- Tareas pendientes
A – ¿A qué hora del 16 de enero de 1992 se firmaron las carpetas, según la columna sobre los Acuerdos de Paz?
B – Devuelve el fragmento de la columna sobre los Acuerdos de Paz comprendido entre "A las 12:32, rompiendo" y "trajes oscuros, aplaudió.", ambos incluidos.
C – Escribe la continuación de la columna sobre los Acuerdos de Paz a partir de su última frase.

- Texto de origen
Opinión /

La edad de la inmadurez


Domingo, 17 de enero de 2010
Víctor Flores

Los 18 años son una edad difícil: por fin se logran los derechos de la edad adulta, a elegir y ser elegido, a conducir un auto, a entrar a un bar o a consumir pornografía en un cine, por ejemplo. Pero a esa edad también se deja atrás la dulce irresponsabilidad de la adolescencia y se ingresa con carta de ciudadano a la vida pública, que en esta época es una densa selva. Y la montaña de responsabilidades del porvenir es abrumadora. La torpeza en la habilidad para responder a los otros por los propios actos es limitada y se nota, el escrutinio social es ineludible y, si las ambiciones no se controlan, si no hay mesura, la buena fama pública puede acabar en un santiamén. Es la edad de la inmadurez, es la edad de la democracia salvadoreña.

Hace 18 años fui parte de un privilegiado grupo de salvadoreños que se reunieron ateridos por el frío invernal del altiplano mexicano en la colina de un bosque centenario que domina el Castillo de Chapultepec, antiguo símbolo del poder y actual recinto de la memoria del Museo Nacional de Historia. Como periodista corresponsal, presencié cuando a las 12:15 del 16 de enero de 1992, eran firmadas unas gruesas carpetas de piel negra con interiores en ocre, en un silencio cargado de emoción contenida que duró casi 10 minutos. Pude escuchar entre los clicks de las cámaras como las plumas de cinco delegados de gobierno y cinco comandantes de la guerrilla del FMLN se deslizaban sobre un paquete de papeles denominados Acuerdo de Paz

A las 12:32, rompiendo el programa que todos teníamos en mano, el maestro de ceremonia anunció que el presidente Alfredo Cristiani firmaría aquellos acuerdos, y por primera vez una ovación de pie levantó un calor humano. El último en dejar de batir palmas fue el comandante Joaquín Villalobos y el más sonriente fue el anfitrión, el presidente mexicano Carlos Salinas. Ningún militar del Alto Mando, una notable mancha verde olivo en una audiencia de trajes oscuros, aplaudió.

A sus 62 años, a Shafick Handal se le quebró la voz cuando se dirigió a Cristiani para decirle con el brazo extendido que el FMLN ingresó a la paz “abriendo la mano que ha sido puño, y extendiéndola amistosamente a quienes hemos combatido como corresponde a un desenlace sin vencedores ni vencidos, con el firme propósito de la unificación de la familia salvadoreña”. Era la semilla de una reconciliación que aún no llega. Y sembró otra, la de una nueva relación de madurez con Washington, cuando se dirigió con una frase redonda al embajador estadounidense James Baker: “El FMLN desea reconocer al gobierno de Estados Unidos su cooperación para que la negociación alcanzara sus frutos”.

La democracia salvadoreña nació con la promesa de una tolerancia que ahora es frágil. Un Cristiani bastante diferente que el actual reconoció en aquel discurso que “'en el pasado, una de las perniciosas fallas de nuestro esquema de vida nacional fue la inexistencia o insuficiencia de los espacios y mecanismos para permitir el libre juego de las ideas, el desenvolvimiento natural de los distintos proyectos políticos, derivados de la libertad de pensamiento y de acción. En síntesis, la ausencia de un verdadero esquema democrático de vida'.

- Entradas listadas
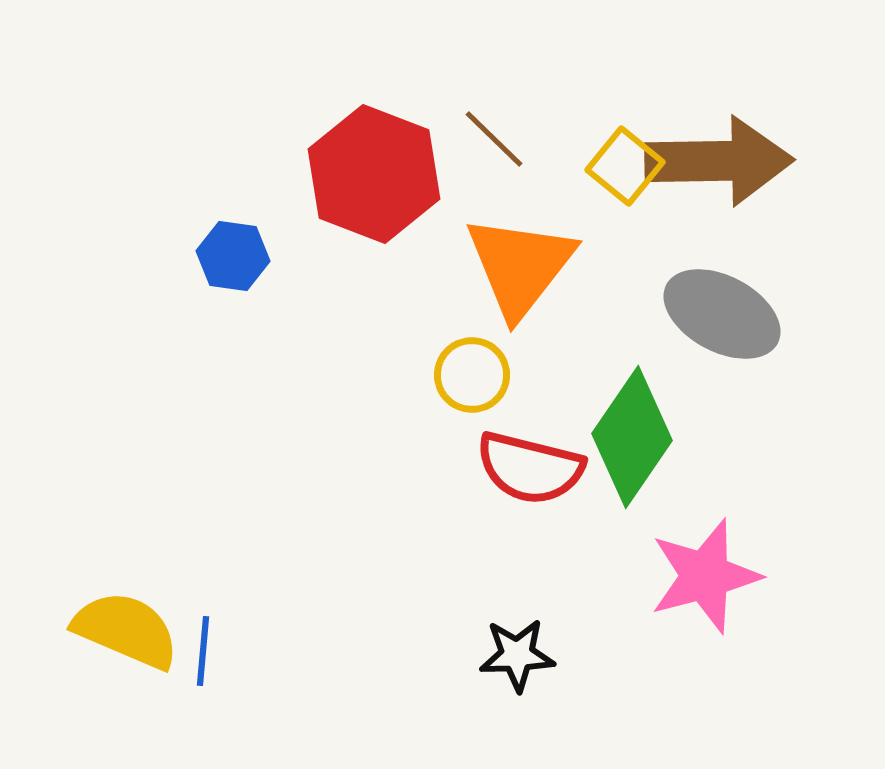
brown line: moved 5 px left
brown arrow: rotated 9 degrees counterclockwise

* * *

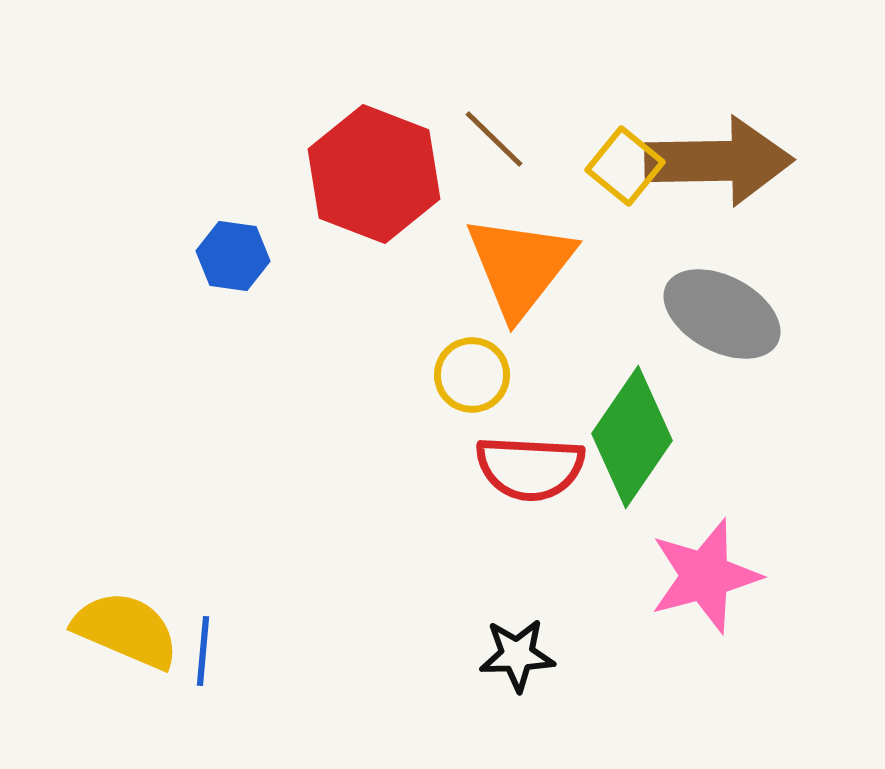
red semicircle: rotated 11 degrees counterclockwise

- Resultados por tarea
A – A las 12:15.

B –
A las 12:32, rompiendo el programa que todos teníamos en mano, el maestro de ceremonia anunció que el presidente Alfredo Cristiani firmaría aquellos acuerdos, y por primera vez una ovación de pie levantó un calor humano. El último en dejar de batir palmas fue el comandante Joaquín Villalobos y el más sonriente fue el anfitrión, el presidente mexicano Carlos Salinas. Ningún militar del Alto Mando, una notable mancha verde olivo en una audiencia de trajes oscuros, aplaudió.

C –
¿Y cómo se comporta la criatura 18 años después?

Cumplir 18 años: la mirada de un testigo

Dieciocho años después, mientras el sábado pasado el primer presidente de izquierdas, Mauricio Funes -¿debo insistir en su talante moderado?- pedía perdón a las víctimas de la guerra civil de más de una década en nombre del Estado, le pedí su balance al veterano diplomático de la ONU Enrique ter Horst encargado por el secretario general Boutros Boutros Ghali para la vigilancia de los Acuerdos de Paz.

Me dijo con generosidad: “Sobre El Salvador de hoy, diría que es una democracia que funciona; con separación de poderes, alternabilidad en el poder y estricto respeto de los derechos individuales y colectivos, incluyendo de manera prominente los derechos de la minoría. Los Acuerdos de Paz, mérito de los salvadoreños y en cuya negociación y posterior verificación la ONU fue meramente un factor facilitador, indudablemente fueron el punto de partida de la paz democrática que vive hoy el país”.

Enrique, de origen holandés y nacionalidad venezolana, es un representante de la estirpe de solitarios diplomáticos de carrera latinoamericanos; tiene un “trofeo” de la guerra, o de la paz salvadoreña, según se vea, que alguna vez me mostró en su departamento de Caracas, en el exclusivo barrio de Altamira, en las faldas de la montaña del Avila donde se recuesta la capital de Venezuela, donde fui corresponsal casi tres años. Es un M-16 que perteneció a un alto jefe de los batallones de elite del ejército que fueron desmovilizados cuando fue Jefe de la Misión de Observadores de la ONU en El Salvador (MINUSAL), está montado en un cuadro de su estudio con una dedicatoria en una placa dorada.

No se hace ilusiones sobre los retos de Mauricio Funes: “Quedan problemas por resolver, como es el caso en todos los países en desarrollo: pobreza, seguridad pública y, en general, la necesidad permanente de fortalecer las instituciones, una tarea que no concluye nunca”.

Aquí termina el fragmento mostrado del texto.